Sat Aug 27
830 E Burnside
AS THE EVIL INTERNET threatens to usurp touring as the way to promote your schtick, Smog's Bill Callahan remains elusive. You won't find a Bill Callahan blog or a homesite or even a MySpace page. Like the Beach Boys sang, Callahan wasn't made for these times. But he's not just a pre-dot-com throwback—he's also a 10-years-too-early visionary. As people like Devendra get famous for playing quiet, ancient-sounding folk-souped-up-modern, Callahan is all "been there, done that." I like to think of Callahan and modern music like the two proverbial cartoon dogs. One—the jowly bulldog—under-biting and stoic, and the other, a teeny teacup yapper yipping at its heels saying, "What are we gonna do next, Spike?! Huh?! Huh?! Huh?!"
Callahan's new Drag City release, A River Ain't Too Much to Love, recorded at Willie Nelson's studio, is a spooky slice of lo-fi cherry pie. As piano (played on one track by Callahan's pal Joanna Newsom) and drums (light-brushed by Dirty Three's Jim White) waltz and sway, you hear echoes of old America, of ghosted country singers like Hank Williams and wild-eyed blues howlers like Lonnie Johnson. But there's no blues, no real country to be found. It's all in the mood, hinted at rather than played or sang.

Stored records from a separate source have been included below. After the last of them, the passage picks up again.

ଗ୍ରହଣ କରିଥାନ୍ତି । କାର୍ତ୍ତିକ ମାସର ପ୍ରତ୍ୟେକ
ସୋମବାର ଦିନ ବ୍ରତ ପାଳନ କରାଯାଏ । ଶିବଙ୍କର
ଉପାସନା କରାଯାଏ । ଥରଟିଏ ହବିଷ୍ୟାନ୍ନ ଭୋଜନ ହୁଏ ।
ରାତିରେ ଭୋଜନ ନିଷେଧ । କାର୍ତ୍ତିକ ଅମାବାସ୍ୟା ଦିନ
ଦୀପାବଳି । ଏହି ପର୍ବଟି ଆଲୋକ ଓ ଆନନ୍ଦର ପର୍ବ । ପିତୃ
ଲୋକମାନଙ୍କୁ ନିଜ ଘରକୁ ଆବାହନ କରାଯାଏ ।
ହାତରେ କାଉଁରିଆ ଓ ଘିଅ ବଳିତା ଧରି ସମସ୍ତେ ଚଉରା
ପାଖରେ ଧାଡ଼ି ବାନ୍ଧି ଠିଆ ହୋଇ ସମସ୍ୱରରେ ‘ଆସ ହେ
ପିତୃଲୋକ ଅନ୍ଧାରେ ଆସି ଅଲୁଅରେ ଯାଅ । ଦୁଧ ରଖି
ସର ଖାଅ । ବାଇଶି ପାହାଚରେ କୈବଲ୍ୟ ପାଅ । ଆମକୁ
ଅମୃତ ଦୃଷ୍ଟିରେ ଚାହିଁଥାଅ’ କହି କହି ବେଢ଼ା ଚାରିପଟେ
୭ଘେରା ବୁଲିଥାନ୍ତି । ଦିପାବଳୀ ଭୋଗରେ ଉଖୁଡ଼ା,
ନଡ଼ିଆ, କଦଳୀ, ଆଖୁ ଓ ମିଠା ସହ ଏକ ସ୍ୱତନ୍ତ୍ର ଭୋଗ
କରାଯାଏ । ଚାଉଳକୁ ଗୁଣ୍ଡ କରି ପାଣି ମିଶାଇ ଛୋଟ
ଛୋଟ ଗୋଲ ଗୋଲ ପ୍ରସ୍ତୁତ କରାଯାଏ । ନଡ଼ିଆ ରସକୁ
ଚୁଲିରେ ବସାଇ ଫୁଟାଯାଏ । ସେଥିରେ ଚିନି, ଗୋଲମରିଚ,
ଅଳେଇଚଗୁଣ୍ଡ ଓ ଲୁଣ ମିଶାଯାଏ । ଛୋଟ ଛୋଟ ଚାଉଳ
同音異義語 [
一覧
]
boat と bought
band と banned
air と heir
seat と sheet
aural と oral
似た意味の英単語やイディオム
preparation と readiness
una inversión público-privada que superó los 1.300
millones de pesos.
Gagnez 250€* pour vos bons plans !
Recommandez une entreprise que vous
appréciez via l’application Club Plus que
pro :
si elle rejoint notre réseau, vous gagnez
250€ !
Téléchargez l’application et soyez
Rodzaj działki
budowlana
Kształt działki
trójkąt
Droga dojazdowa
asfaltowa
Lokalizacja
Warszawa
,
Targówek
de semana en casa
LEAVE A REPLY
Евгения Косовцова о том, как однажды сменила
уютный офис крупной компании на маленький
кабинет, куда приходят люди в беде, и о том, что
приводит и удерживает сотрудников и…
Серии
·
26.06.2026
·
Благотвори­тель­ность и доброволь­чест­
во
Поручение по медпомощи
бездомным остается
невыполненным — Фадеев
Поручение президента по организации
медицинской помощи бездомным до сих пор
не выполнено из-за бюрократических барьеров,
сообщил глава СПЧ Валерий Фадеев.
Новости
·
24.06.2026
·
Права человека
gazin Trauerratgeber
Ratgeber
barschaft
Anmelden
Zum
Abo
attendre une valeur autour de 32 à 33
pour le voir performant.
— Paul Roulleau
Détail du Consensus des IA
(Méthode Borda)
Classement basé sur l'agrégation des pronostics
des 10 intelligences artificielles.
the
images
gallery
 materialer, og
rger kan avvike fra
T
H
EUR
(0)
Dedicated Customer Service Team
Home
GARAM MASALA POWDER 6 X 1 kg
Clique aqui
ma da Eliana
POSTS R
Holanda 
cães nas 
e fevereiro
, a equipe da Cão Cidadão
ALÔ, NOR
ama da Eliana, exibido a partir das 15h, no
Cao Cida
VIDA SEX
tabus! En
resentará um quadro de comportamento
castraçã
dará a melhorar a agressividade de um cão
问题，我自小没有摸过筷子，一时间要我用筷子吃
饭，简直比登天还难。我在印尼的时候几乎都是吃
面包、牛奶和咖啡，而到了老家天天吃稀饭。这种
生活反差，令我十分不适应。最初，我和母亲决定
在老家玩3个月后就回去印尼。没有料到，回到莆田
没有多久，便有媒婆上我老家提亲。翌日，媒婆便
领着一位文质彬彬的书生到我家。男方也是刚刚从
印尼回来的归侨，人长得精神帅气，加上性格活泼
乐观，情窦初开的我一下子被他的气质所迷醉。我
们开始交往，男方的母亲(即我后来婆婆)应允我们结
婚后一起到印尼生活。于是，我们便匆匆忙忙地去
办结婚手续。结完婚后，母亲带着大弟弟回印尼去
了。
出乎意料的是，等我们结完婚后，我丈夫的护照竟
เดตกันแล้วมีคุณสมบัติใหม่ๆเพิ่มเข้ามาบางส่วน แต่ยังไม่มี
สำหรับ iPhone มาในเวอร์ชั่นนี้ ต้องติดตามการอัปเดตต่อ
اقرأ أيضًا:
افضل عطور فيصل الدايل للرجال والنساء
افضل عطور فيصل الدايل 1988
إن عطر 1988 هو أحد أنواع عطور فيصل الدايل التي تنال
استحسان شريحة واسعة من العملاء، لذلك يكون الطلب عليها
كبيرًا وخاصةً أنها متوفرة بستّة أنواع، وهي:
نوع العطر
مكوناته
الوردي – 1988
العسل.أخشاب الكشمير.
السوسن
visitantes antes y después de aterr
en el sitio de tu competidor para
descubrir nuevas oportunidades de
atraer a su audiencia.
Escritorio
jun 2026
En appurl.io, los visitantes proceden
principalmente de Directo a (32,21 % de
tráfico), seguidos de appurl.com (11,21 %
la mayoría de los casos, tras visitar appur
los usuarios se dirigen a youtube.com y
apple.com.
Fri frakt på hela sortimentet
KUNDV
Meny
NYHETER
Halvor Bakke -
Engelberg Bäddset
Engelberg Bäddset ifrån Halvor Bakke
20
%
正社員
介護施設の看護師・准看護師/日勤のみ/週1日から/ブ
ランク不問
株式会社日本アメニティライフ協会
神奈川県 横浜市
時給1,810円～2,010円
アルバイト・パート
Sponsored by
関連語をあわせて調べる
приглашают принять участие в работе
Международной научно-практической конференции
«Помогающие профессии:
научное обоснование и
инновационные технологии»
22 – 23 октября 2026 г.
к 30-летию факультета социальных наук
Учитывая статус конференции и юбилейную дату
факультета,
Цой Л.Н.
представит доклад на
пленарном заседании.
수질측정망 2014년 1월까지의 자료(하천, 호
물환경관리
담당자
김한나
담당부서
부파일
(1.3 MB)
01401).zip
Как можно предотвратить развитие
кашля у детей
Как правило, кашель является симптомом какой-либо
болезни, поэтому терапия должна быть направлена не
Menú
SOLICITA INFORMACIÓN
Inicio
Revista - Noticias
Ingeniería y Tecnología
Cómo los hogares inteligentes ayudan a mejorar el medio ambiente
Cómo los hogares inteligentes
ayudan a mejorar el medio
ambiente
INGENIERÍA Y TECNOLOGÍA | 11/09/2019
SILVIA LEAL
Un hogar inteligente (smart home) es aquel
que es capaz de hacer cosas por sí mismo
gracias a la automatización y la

On the sixth track, Callahan goes for the traditional "In the Pines." The song is five minutes of pure big chill, detached but passionate in its restraint—simple, but warm and almost happy-sounding. (It's the dead-on antithesis to Kurt Cobain's aching Unplugged version.) "Running the Loping" is a waltz, its vocals spoken, with a barely-there melody behind them.
"Say Valley Maker" is a mild-voiced Johnny Cash—or maybe Damien Jurado. "I'm New Here" has two tinny, muffled guitars picking around each other, while Callahan baritones, "No matter how far wrong you've gone/you can always turn around." Callahan, then, hasn't gone wrong often—especially on this perfect little record—and hasn't had much need to turn around. He's stayed the same, while music's forgotten him, dumped press on him for a while, left him behind, and—just recently—evolved up to make his music "relevant" again. Does he care? I'm gonna guess not a whole lot.